To meet its climate goal as stipulated in the Paris agreement, China will need to reduce its coal power capacity by 40 percent over the next decade, according to Global Energy Monitor’s analysis. At present, this seems unrealistic. In addition to roughly 1,000 gigawatts of existing coal capacity, China has 121 gigawatts of coal plants under construction, which is more than is being built in the rest of the world combined. But here’s the weird thing—more than half the time, China’s coal plants are just sitting around collecting dust. If China already has more coal power than it needs, why does it keep building new plants?

snip

Local governments were under enormous political pressure to increase the economic productivity in their region and saw new coal plants as a great shortcut. China’s energy policies from the '80s and '90s basically guaranteed new coal plants would turn a profit, so local officials were incentivized to approve as many new coal plants in their region as possible—and that’s exactly what they did. The following year, the capacity of newly approved coal plants in China tripled.

snip

Indeed, coal-powered electricity generation in China has flatlined, despite the explosive growth in the number of coal plants.
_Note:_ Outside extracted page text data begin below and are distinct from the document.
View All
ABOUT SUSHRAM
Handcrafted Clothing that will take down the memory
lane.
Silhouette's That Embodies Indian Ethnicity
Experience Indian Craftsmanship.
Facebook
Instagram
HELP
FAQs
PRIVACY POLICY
According to Daisy Ren, a doctoral student at Carnegie Mellon who studies the economics of energy policy, China’s coal use is expected to peak around 2020. “We should be concerned about whether China is burning more coal in the future, but increasing its coal capacity is not equivalent to using that much coal,” Ren says. Still, if China has any hope of meeting its climate goals, it needs to be retiring coal plants, not opening new ones.

snip

Although China continues to be a world leader in the deployment of renewable energy resources, its continuing reliance on coal also means its carbon footprint tops the charts. The path forward is clear, but whether Chinese officials can strike a balance between economic imperatives and solutions to a mounting climate emergency is not.